*Task instructions*. Copy the material word for word, starting at its first line and ending with the line that contains "common name: Crested serpent eagle".
-- Start of Data rows --
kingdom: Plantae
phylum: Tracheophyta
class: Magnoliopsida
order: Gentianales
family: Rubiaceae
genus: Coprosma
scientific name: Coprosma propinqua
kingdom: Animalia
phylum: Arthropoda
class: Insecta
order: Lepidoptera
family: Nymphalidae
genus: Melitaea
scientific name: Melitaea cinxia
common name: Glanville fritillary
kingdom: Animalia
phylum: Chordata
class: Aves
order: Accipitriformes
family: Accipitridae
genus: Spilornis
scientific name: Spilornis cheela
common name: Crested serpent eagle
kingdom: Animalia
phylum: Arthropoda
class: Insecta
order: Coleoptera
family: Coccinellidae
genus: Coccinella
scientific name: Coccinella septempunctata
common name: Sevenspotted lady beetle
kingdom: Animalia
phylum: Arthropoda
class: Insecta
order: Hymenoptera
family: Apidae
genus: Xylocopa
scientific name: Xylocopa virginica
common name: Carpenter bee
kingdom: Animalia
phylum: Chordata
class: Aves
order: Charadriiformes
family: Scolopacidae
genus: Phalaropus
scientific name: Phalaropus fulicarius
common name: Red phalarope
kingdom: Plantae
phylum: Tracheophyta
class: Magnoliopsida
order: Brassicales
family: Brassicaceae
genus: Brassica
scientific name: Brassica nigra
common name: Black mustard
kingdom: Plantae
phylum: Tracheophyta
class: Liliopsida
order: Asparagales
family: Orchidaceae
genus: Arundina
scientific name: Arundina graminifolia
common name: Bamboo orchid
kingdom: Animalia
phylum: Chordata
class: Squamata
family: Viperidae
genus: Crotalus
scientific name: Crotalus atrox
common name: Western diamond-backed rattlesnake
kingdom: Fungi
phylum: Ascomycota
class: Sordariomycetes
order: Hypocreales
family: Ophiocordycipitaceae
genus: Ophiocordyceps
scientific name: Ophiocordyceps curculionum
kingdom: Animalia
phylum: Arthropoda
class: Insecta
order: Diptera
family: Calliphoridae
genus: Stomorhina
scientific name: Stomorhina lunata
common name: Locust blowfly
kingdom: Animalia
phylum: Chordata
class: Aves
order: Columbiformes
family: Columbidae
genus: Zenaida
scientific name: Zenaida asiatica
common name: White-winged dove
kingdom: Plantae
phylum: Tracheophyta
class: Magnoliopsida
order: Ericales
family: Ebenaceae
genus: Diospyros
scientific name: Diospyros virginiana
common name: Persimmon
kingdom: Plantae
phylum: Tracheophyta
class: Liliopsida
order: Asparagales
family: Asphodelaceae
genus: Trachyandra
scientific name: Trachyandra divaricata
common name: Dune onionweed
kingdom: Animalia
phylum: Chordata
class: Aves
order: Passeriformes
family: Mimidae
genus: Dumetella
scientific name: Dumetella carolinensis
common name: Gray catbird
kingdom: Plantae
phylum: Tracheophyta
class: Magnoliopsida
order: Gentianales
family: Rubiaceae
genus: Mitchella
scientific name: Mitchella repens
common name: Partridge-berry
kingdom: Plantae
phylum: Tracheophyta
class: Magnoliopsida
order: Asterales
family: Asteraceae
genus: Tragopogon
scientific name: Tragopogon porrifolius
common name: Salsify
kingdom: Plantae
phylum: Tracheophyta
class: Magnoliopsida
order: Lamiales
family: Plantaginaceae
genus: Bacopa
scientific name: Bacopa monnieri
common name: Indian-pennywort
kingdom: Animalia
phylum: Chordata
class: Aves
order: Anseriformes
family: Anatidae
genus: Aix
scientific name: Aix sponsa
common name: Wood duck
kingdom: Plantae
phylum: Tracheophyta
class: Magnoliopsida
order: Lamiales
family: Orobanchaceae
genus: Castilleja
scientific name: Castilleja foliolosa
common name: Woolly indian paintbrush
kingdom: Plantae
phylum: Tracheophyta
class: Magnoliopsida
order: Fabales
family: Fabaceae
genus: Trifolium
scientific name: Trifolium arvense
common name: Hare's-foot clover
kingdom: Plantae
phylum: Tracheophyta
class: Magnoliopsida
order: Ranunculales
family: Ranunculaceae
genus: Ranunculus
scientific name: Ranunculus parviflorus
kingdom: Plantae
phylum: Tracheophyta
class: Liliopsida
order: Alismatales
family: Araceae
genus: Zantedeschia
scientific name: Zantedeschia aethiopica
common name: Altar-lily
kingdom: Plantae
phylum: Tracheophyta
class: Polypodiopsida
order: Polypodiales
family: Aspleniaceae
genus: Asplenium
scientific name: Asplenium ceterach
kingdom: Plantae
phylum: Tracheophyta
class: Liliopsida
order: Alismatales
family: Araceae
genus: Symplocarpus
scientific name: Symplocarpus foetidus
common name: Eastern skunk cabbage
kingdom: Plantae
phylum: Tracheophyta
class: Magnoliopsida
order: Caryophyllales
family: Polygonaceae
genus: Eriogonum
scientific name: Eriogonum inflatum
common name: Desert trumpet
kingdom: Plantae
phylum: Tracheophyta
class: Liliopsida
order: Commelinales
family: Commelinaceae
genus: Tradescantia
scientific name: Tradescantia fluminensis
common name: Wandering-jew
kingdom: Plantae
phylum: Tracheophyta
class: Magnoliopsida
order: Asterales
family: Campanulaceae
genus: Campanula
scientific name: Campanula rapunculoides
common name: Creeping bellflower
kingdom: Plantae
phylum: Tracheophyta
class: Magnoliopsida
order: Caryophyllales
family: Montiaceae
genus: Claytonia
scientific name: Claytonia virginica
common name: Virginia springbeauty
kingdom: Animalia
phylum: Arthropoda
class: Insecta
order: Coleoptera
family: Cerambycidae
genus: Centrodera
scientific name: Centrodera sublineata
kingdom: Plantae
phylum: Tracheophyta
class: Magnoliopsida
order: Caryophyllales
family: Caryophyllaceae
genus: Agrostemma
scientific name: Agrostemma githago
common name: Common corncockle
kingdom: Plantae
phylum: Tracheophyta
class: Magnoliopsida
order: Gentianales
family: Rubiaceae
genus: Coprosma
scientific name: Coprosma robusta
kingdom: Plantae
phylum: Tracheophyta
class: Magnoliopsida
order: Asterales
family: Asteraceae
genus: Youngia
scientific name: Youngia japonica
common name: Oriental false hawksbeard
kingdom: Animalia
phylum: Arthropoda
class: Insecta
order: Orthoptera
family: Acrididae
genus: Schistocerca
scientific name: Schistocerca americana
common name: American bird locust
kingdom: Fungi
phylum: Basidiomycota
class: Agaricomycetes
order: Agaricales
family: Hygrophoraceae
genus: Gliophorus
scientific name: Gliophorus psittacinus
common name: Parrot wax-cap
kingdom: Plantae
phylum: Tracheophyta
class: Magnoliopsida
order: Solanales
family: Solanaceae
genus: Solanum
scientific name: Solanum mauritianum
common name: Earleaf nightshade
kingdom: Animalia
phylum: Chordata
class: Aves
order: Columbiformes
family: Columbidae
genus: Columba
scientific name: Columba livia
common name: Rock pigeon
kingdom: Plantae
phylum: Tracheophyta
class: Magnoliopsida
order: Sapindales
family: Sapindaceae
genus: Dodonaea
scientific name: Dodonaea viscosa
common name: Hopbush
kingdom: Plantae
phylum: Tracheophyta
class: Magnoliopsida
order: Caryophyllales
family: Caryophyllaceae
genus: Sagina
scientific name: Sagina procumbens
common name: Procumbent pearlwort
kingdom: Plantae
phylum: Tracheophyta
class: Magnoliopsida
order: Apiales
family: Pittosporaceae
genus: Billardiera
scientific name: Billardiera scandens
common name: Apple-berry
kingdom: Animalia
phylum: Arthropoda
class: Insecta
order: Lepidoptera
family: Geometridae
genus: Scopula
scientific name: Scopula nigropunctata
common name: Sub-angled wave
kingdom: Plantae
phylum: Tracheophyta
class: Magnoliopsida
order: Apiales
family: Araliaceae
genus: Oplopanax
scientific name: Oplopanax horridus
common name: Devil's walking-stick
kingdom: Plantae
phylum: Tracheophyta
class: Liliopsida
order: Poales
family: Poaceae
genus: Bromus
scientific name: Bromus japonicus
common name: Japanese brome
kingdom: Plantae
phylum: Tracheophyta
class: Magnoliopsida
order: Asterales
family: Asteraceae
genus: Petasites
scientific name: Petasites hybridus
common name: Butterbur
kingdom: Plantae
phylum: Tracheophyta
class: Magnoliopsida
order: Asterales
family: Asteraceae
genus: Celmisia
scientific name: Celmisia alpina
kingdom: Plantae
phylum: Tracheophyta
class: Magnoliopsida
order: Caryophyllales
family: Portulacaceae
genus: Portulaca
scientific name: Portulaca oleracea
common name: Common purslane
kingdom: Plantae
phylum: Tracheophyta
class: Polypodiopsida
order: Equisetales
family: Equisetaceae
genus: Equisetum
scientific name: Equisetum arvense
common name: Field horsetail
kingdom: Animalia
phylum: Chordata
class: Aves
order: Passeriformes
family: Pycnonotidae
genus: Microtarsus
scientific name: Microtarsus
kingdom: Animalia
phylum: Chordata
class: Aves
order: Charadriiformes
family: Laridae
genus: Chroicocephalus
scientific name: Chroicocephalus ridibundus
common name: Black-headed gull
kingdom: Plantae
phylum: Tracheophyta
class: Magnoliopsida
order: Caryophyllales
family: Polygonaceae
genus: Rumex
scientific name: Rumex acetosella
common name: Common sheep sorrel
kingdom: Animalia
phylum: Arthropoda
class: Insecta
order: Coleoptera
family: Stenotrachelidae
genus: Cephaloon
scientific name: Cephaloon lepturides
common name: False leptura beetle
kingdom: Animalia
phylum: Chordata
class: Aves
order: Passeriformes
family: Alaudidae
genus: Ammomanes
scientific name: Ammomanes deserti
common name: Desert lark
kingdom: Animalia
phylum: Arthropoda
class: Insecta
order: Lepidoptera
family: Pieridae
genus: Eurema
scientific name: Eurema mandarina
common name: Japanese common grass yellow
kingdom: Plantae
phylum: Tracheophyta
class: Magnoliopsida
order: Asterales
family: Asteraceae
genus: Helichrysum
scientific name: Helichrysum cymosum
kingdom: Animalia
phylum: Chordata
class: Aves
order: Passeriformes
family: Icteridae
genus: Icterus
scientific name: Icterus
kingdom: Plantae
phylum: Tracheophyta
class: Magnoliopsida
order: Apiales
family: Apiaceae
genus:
-- End of Data rows --
*Answer below*.
kingdom: Plantae
phylum: Tracheophyta
class: Magnoliopsida
order: Gentianales
family: Rubiaceae
genus: Coprosma
scientific name: Coprosma propinqua
kingdom: Animalia
phylum: Arthropoda
class: Insecta
order: Lepidoptera
family: Nymphalidae
genus: Melitaea
scientific name: Melitaea cinxia
common name: Glanville fritillary
kingdom: Animalia
phylum: Chordata
class: Aves
order: Accipitriformes
family: Accipitridae
genus: Spilornis
scientific name: Spilornis cheela
common name: Crested serpent eagle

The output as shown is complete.